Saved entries
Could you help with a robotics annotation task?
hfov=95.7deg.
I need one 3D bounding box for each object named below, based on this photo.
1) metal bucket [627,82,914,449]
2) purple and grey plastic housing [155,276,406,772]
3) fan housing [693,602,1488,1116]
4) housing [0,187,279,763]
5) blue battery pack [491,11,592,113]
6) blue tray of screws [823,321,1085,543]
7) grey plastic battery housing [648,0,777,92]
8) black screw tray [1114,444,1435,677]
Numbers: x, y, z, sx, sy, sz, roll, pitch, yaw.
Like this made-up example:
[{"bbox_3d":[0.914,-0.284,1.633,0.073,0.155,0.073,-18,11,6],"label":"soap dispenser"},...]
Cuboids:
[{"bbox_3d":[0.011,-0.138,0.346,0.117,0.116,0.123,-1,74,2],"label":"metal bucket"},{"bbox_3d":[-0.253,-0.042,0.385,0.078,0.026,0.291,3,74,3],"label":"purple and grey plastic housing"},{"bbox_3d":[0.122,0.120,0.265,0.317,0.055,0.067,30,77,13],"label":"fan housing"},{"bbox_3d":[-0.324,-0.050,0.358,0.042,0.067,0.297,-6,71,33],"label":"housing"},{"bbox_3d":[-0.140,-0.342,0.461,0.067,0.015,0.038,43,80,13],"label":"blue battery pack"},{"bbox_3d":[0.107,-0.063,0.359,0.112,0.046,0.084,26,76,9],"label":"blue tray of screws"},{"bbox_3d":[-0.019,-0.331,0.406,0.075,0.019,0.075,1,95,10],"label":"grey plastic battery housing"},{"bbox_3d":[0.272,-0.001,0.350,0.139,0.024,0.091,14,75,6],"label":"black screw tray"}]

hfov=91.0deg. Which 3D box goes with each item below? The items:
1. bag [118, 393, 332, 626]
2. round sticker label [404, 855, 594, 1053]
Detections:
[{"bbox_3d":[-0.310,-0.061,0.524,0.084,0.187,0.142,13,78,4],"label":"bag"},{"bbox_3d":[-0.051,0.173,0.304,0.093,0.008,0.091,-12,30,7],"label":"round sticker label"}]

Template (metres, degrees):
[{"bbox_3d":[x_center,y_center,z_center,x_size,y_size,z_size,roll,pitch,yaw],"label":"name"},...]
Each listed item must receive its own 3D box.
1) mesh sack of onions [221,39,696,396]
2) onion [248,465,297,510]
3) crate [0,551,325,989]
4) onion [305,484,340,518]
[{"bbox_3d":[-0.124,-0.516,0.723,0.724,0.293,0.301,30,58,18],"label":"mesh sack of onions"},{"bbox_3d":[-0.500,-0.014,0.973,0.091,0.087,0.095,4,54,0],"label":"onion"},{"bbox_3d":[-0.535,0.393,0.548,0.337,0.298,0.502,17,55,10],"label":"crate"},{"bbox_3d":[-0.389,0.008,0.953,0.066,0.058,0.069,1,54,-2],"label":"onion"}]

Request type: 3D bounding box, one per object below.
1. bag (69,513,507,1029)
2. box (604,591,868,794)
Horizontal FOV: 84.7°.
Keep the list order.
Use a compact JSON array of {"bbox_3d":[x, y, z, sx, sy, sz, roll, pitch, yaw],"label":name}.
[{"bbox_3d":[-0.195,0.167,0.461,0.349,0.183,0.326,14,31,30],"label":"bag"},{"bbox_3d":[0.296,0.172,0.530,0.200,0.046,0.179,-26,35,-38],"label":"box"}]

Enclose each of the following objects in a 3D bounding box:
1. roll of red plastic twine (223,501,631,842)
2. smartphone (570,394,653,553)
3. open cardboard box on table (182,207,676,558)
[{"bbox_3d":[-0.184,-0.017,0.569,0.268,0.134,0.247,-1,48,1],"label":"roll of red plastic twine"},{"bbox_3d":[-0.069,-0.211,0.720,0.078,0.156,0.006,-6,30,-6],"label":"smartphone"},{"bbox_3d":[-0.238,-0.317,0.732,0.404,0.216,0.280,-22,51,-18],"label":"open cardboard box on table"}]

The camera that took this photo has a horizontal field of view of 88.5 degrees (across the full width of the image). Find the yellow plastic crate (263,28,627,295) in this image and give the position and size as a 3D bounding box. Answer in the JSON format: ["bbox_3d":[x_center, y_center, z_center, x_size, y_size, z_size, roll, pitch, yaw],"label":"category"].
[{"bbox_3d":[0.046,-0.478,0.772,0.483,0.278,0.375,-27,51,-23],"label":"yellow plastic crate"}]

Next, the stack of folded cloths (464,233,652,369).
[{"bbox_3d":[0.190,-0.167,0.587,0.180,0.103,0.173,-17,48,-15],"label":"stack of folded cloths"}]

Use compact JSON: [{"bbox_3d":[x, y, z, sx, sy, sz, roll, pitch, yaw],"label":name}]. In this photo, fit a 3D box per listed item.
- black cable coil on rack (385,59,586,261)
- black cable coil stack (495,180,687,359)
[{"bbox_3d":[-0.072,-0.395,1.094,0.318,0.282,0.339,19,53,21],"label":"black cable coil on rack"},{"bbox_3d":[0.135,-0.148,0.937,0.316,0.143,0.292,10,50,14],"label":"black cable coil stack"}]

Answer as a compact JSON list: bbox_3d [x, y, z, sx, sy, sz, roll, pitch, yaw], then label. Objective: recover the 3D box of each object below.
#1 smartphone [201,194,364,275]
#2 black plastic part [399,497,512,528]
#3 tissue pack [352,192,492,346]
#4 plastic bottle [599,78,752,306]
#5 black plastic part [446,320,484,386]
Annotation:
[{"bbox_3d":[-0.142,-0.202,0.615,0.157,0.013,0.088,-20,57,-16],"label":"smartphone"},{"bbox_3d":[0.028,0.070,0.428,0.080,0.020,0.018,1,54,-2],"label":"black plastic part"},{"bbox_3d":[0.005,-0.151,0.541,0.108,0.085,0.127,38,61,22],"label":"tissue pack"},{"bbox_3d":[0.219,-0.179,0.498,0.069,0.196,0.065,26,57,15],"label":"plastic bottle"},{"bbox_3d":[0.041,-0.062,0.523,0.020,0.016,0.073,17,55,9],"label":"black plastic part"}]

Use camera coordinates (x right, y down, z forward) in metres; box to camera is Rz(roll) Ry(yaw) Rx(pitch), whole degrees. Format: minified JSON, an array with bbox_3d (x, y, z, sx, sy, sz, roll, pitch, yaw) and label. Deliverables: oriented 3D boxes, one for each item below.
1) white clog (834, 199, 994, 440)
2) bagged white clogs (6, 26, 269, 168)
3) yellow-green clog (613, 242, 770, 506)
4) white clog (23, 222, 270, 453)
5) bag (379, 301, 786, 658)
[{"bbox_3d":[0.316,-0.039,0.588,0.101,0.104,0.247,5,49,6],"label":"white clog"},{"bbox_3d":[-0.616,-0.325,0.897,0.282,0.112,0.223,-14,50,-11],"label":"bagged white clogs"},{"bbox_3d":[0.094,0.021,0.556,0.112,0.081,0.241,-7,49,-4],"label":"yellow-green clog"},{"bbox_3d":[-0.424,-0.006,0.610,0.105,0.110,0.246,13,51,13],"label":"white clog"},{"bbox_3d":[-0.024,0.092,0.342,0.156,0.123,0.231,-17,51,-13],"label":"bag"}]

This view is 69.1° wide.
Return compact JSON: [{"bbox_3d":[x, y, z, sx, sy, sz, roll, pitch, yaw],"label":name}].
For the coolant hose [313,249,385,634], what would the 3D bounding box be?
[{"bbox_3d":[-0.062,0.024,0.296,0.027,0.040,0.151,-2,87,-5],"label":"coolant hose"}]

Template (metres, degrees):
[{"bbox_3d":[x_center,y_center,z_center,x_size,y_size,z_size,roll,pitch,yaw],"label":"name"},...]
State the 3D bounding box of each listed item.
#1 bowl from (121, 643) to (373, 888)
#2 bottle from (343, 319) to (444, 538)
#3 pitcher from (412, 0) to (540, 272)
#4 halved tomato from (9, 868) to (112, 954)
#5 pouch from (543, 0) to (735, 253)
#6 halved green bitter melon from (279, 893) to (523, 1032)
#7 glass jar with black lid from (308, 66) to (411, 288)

Activity –
Take every line above where "item" appears and copy it.

Solution to the problem –
hfov=91.0deg. Which 3D box goes with each item below? The items:
Each listed item must receive its own 3D box.
Use compact JSON: [{"bbox_3d":[x, y, z, sx, sy, sz, roll, pitch, yaw],"label":name}]. In this photo, fit a 3D box per listed item.
Use camera coordinates (x right, y down, z forward) in metres; box to camera is Rz(roll) Ry(yaw) Rx(pitch), whole degrees. Format: minified JSON, an array with bbox_3d (x, y, z, sx, sy, sz, roll, pitch, yaw) and label. Deliverables: oriented 3D boxes, one for each item below.
State the 3D bounding box of each listed item.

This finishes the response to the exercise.